Wednesday, January 21, 2004
Powerchip Semiconductor of Taiwan will be the next entrant to the booming NAND flash memory market.
"We have partners in the U.S. and Taiwan with which we're developing a product which will be sold under our own name later this year," a Powerchip spokesman told Electronics Weekly. Powerchip would not comment on who its partner companies are or on whether the technology used would be the floating gate approach of Toshiba/SanDisk, Samsung Electronics, STMicroelectronics/Hynix and Renesas Technology, or the metal nitride oxide semiconductor (MNOS) approach of Saifun, Infineon Technologies and AMD.

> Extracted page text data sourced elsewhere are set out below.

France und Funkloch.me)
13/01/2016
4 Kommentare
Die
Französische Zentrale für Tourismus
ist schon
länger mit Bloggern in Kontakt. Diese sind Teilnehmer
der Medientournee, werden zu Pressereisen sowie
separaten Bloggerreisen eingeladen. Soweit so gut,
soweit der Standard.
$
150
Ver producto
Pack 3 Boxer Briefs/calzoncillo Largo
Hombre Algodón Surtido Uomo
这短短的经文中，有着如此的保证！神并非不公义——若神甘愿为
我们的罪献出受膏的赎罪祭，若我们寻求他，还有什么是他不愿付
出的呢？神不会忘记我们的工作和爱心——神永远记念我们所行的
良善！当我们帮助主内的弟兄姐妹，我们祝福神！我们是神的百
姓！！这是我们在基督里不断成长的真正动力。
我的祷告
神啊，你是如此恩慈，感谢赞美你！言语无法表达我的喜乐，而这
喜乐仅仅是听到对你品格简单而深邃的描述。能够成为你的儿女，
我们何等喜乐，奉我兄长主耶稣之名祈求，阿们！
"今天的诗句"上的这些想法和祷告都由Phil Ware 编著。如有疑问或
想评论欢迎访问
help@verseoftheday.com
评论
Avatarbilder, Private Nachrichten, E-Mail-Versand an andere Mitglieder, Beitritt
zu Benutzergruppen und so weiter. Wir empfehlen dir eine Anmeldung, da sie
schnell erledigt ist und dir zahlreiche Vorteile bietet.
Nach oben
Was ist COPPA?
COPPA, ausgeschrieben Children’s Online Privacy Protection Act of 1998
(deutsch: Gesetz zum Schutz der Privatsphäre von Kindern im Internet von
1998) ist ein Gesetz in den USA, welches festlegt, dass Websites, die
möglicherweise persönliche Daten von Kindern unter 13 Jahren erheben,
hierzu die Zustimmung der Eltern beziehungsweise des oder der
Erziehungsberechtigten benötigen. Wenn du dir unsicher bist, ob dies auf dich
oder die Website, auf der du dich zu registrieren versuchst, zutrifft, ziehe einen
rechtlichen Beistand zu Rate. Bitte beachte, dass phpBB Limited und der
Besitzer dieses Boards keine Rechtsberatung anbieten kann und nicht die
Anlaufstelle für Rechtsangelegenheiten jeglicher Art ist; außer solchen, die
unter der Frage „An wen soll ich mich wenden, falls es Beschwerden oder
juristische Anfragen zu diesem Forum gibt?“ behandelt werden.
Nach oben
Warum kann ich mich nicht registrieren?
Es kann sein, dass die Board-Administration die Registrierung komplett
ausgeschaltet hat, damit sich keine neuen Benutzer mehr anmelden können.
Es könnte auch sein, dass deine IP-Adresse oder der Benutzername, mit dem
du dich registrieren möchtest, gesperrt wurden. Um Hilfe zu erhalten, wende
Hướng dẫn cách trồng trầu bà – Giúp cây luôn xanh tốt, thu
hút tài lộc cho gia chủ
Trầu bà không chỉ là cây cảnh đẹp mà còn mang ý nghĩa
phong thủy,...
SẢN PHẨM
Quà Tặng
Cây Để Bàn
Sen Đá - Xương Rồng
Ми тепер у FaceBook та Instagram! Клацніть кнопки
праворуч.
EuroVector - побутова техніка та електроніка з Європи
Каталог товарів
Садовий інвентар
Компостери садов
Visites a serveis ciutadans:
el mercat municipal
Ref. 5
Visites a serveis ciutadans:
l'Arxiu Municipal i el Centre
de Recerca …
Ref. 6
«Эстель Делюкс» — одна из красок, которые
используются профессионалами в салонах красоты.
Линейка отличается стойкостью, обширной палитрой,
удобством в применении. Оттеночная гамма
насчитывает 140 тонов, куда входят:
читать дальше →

However, the spokesman emphasized: "Our product will have nothing to do with Renesas." Powerchip has a foundry agreement with Renesas under which it will start producing 1Gbit NAND flash in Q3 using the assist-gate AND technology developed by Hitachi and Mitsubishi Electric which merged most of their semiconductor operations into Renesas. Mitsubishi Electric set up Powerchip in 1998 as a joint venture with Taiwan's Umax-Elite.
NAND flash was the fastest growing chip product in 2003 increasing revenues by more than 40 percent. Gartner Dataquest forecasts 2004 growth of 30 percent from $3.36 billion to $4.4 billion. In 2006, predicts iSuppli, the NAND market will top $11.5 billion.